Schließlich wies uns unser Anwalt darauf hin, dass, wenn wir den Fall gewinnen und eine finanzielle Entschädigung und eine Entschuldigung erhalten würden, die ganze Geschichte wieder in allen Zeitungen erscheinen würde, diesmal auch in anderen Zeitungen. Er vertrat die Ansicht, dass die meisten Menschen den Inhalt des beleidigenden Artikels vergessen hätten, weil so viel Zeit verstrichen sei. Ein Gerichtsurteil würde bedeuten, dass all die Obszönitäten und Vulgaritäten, die unseren Glauben an Jeschua betreffen, wieder hervorgeholt werden würden. Es wäre besser, wenn die Zeitung in aller Ruhe einen persönlichen Entschuldigungsbrief an uns schreiben würde, riet er uns. Wir waren einverstanden.
Die Übersetzung des Schreibens des Anwalts von Yediot Aharonot lautet wie folgt:
In dem am 19.04.1996 veröffentlichten Artikel mit dem Titel "Soul Stalkers" (Seelenstalker) fanden sich mehrere Aussagen, die in Bezug auf die Frage der Erlaubnis der Eltern nicht korrekt waren. Es wurde festgestellt, dass die Erlaubnis der Eltern für die Teilnahme ihrer Kinder an der Konferenz sehr wohl gegeben wurde. Dies und mehr: In Bezug auf den Schriftzug unter dem Bild eines der Jugendlichen, der lautete: "Die Eltern wissen es nicht", wurde festgestellt, dass die Aussage nicht korrekt war und die Eltern des Jugendlichen auf dem Bild es wussten. Meine Mandanten entschuldigen sich für die Fehler in dem Artikel. Mit freundlichen Grüßen, Mibi Mizer, Rechtsanwalt.

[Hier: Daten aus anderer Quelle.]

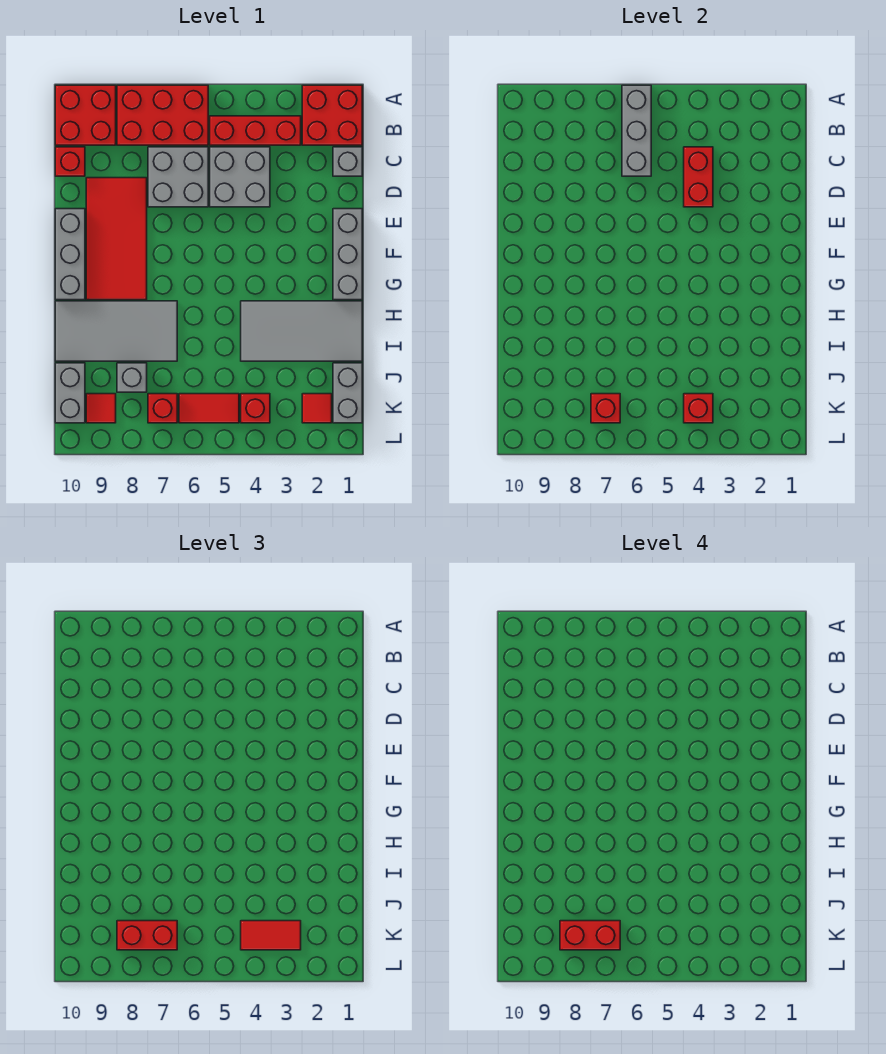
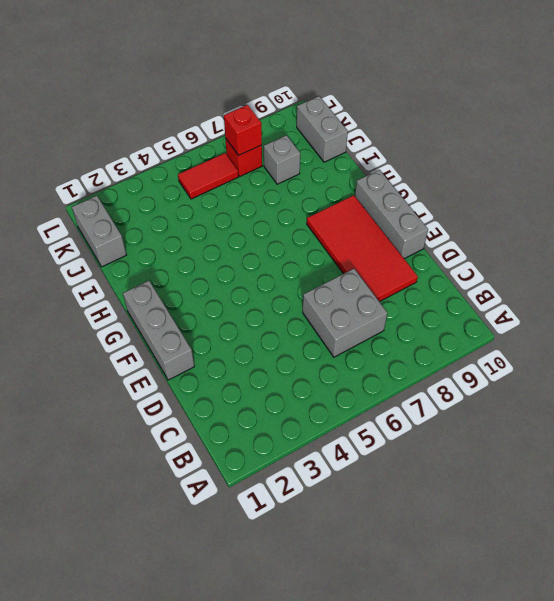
none -> red 2x2 brick [302,85,362,145]
none -> red 2x3 brick [117,85,208,145]
none -> red 2x2 brick [55,85,116,145]

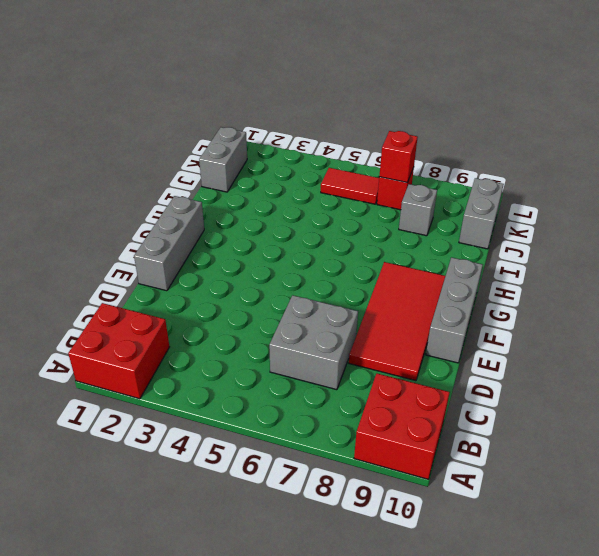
none -> red 2x3 brick [117,85,208,145]
none -> red 1x3 brick [210,116,301,145]
none -> grey 1x1 brick [333,147,362,176]

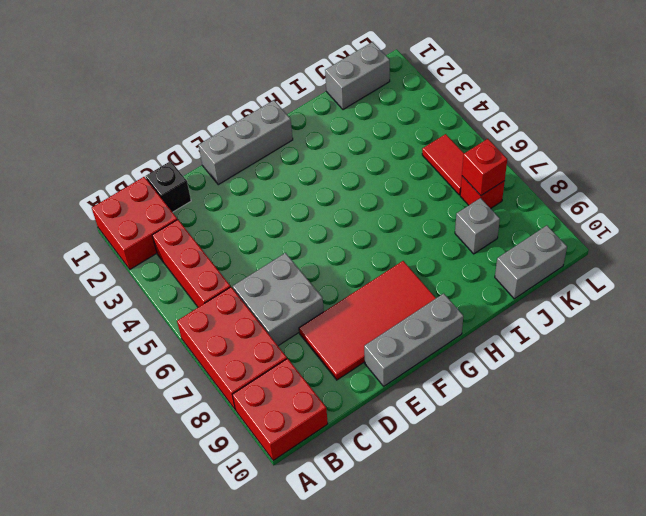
black 1x1 brick [146,161,191,212] -> grey 1x1 brick [333,147,362,176]
none -> grey 2x2 brick [210,147,270,207]
none -> red 1x1 brick [55,147,85,176]
none -> grey 2x4 tile [241,301,362,361]

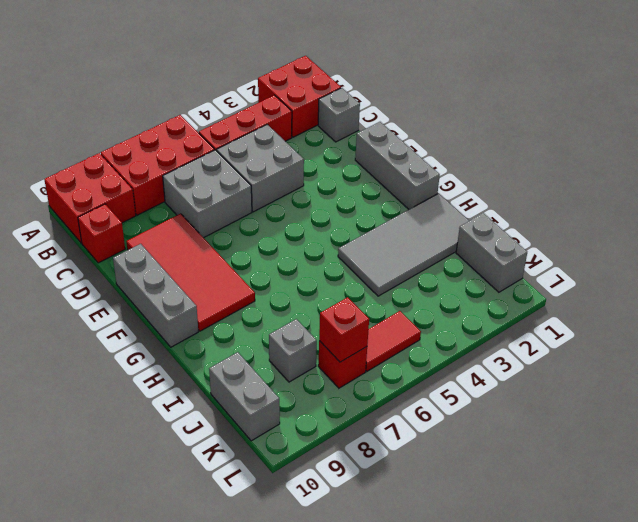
none -> grey 2x4 tile [55,301,177,361]
none -> red 1x1 tile [302,394,332,423]
none -> red 1x1 brick [241,394,270,423]

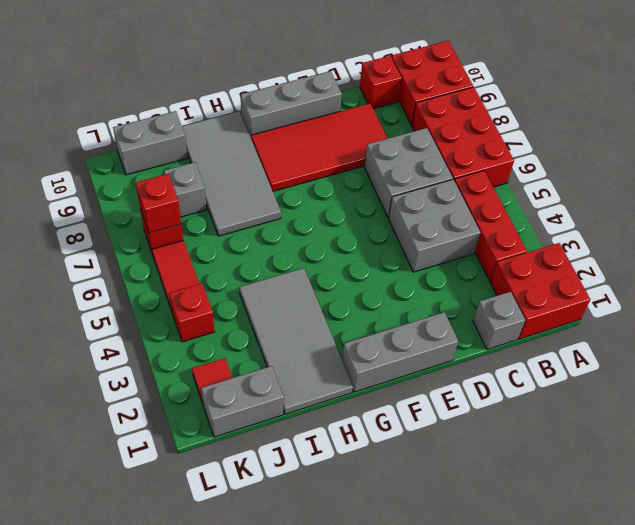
none -> red 1x1 tile [86,394,116,423]
none -> grey 1x3 brick [622,85,651,176]
none -> red 1x2 brick [684,147,713,207]

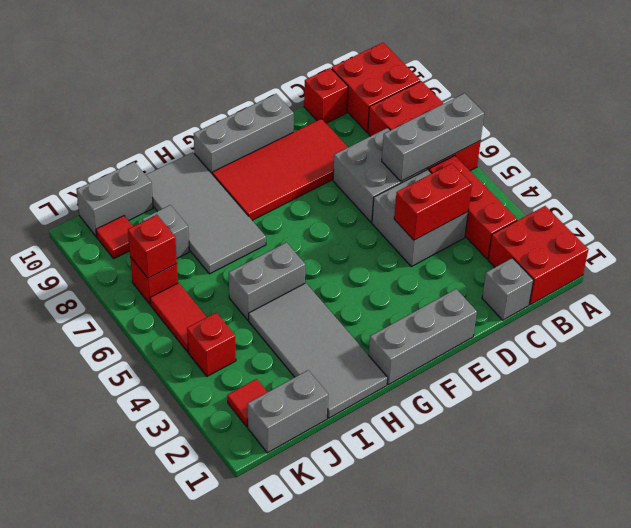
grey 1x2 brick [229,242,305,320] -> none
none -> red 1x1 brick [684,394,713,423]
none -> red 1x2 tile [241,921,301,950]
none -> red 1x2 brick [117,921,177,950]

Unser Anwalt war der Meinung, dass die mächtigste Zeitung des Landes aufgrund unseres rechtlichen Vorgehens vorsichtiger sein würde, bevor sie in Zukunft falsche Artikel über messianische Juden veröffentlicht. Im Großen und Ganzen war diese Einschätzung richtig. Und als abschließende Bestätigung dafür, dass wir die Situation klug gehandhabt hatten, entschied der Richter, dass die Zeitung die Gerichtskosten zu tragen hatte, ohne dass wir dies beantragt hatten.

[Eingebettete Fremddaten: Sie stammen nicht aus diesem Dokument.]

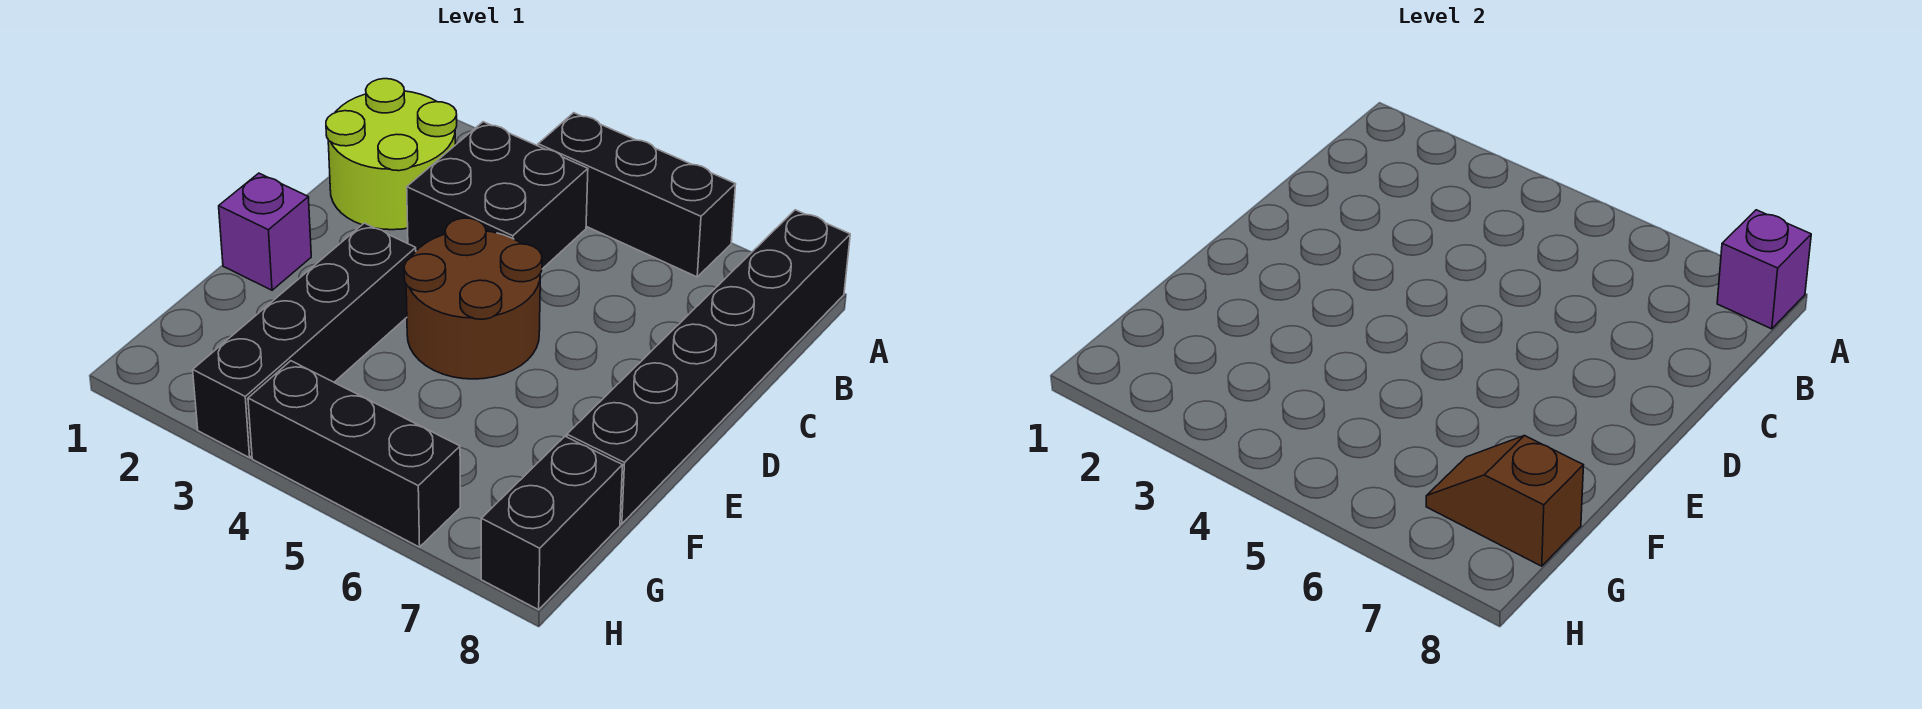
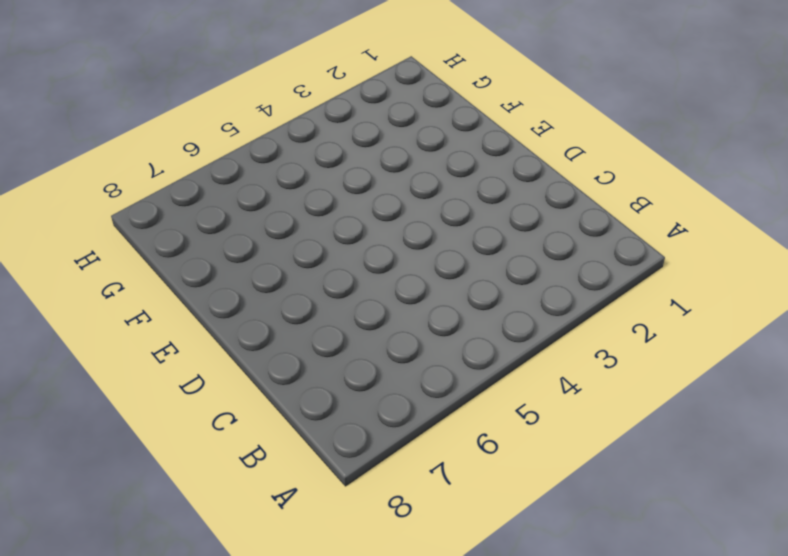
none -> black 1x3 brick [538,113,736,277]
none -> black 1x6 brick [567,210,850,524]

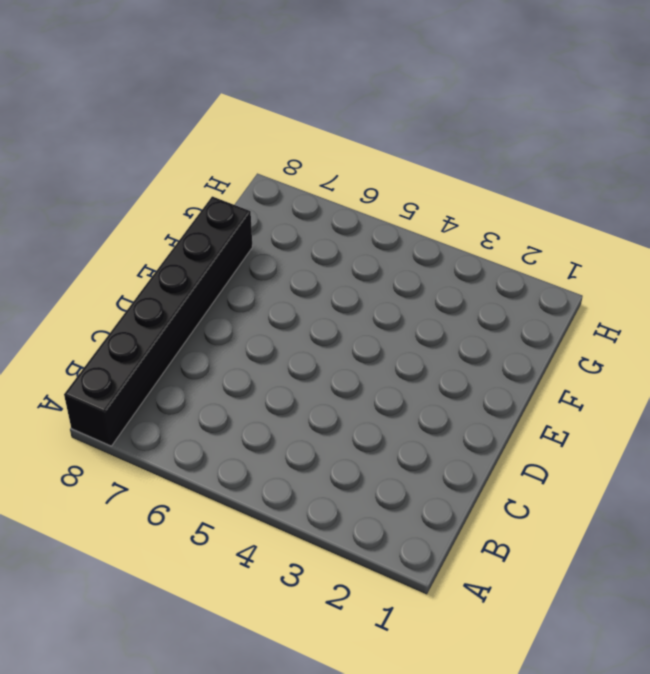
none -> black 1x3 brick [538,113,736,277]
none -> lime 2x2 round brick [326,79,457,230]

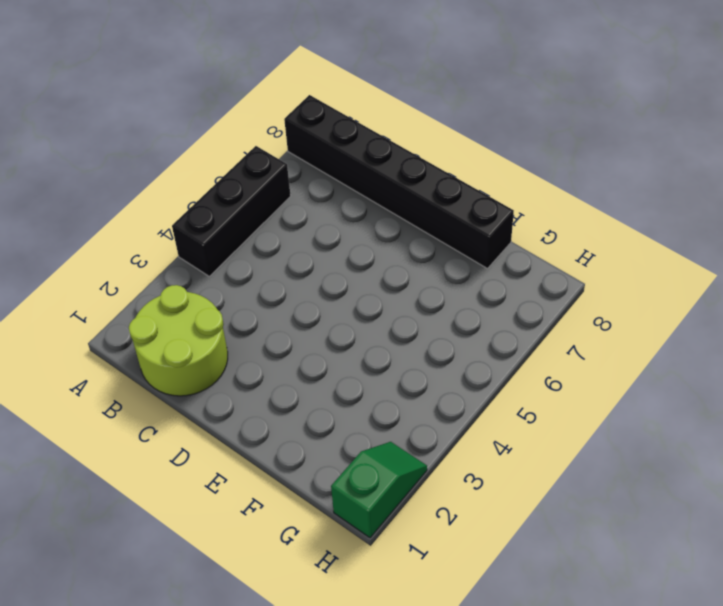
green 1x2 slope [331,442,427,538] -> none
none -> black 2x2 brick [407,122,588,269]
none -> brown 2x2 round brick [404,218,542,379]

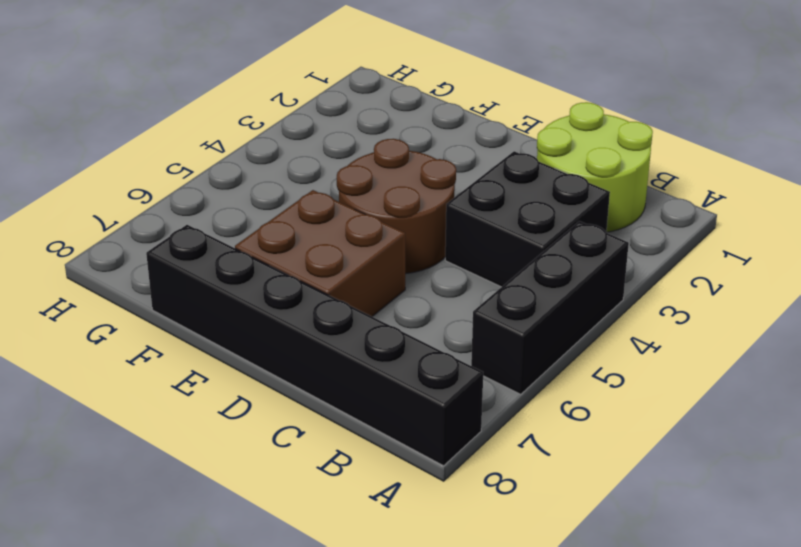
brown 2x2 brick [235,190,405,317] -> none
none -> purple 1x1 brick [219,173,311,290]
none -> black 1x4 brick [193,223,416,458]

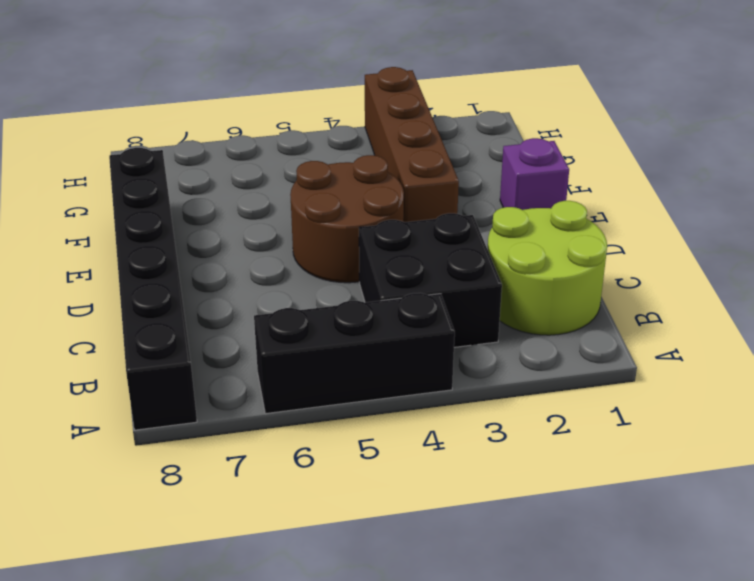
brown 1x4 brick [365,67,459,222] -> black 1x4 brick [193,223,416,458]
none -> black 1x2 brick [481,436,623,610]
none -> black 1x3 brick [248,361,460,547]

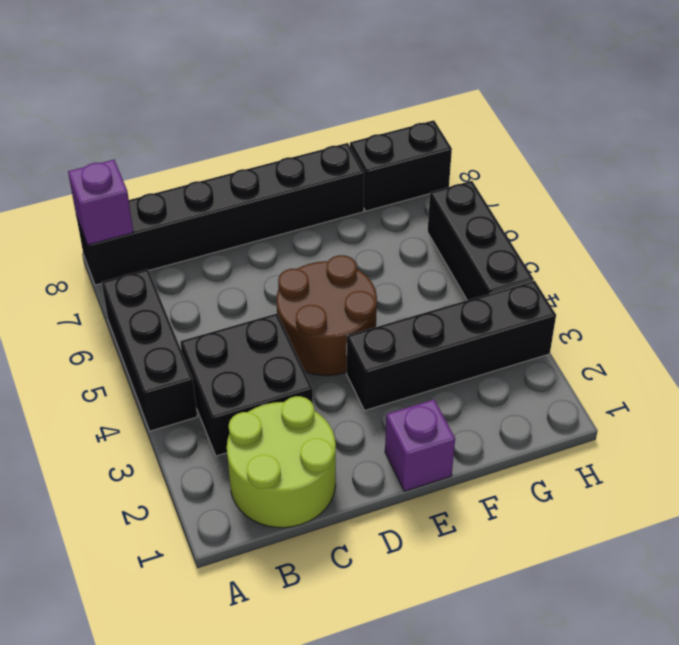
none -> brown 1x2 slope [1426,436,1584,566]

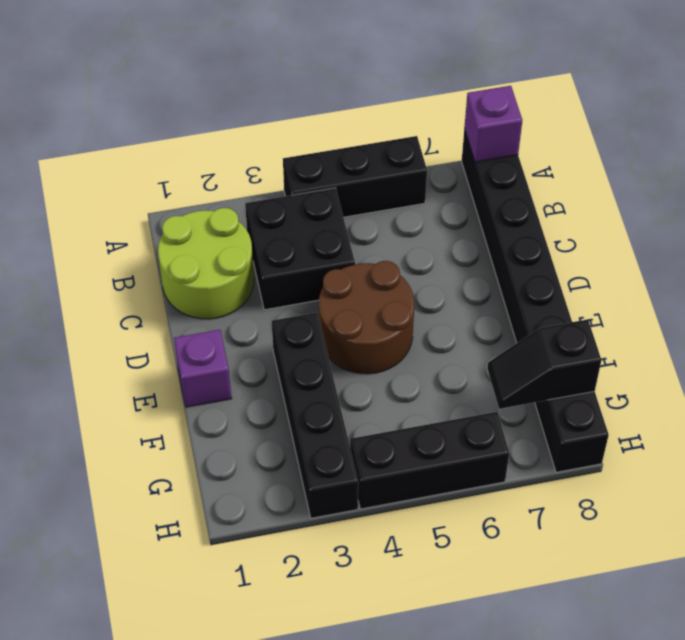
black 1x2 slope [487,319,601,409] -> brown 1x2 slope [1426,436,1584,566]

Wenn wir 25 Jahre später zurückblicken, ist eine der schönsten langfristigen Früchte dieser Konferenz Moti Cohen. Er war einer der sechs Nichtchristen, die an der Konferenz teilnahmen und dort ihr Leben dem Herrn übergaben. Später wurde er Jugendpastor und schließlich Ältester in der Gemeinde Tiferet Jeschua. Das Aufwachsen in rauen Verhältnissen hat ihm in den letzten 20 Jahren ein einzigartiges Herz für verletzte Menschen gegeben, und er hat seinen Glauben durch seine Arbeit auf den Straßen von Tel Aviv und mit messianischen Jugendgruppen in ganz Israel bewiesen. Eine Fruchtbarkeit, die bis zum heutigen Tag anhält!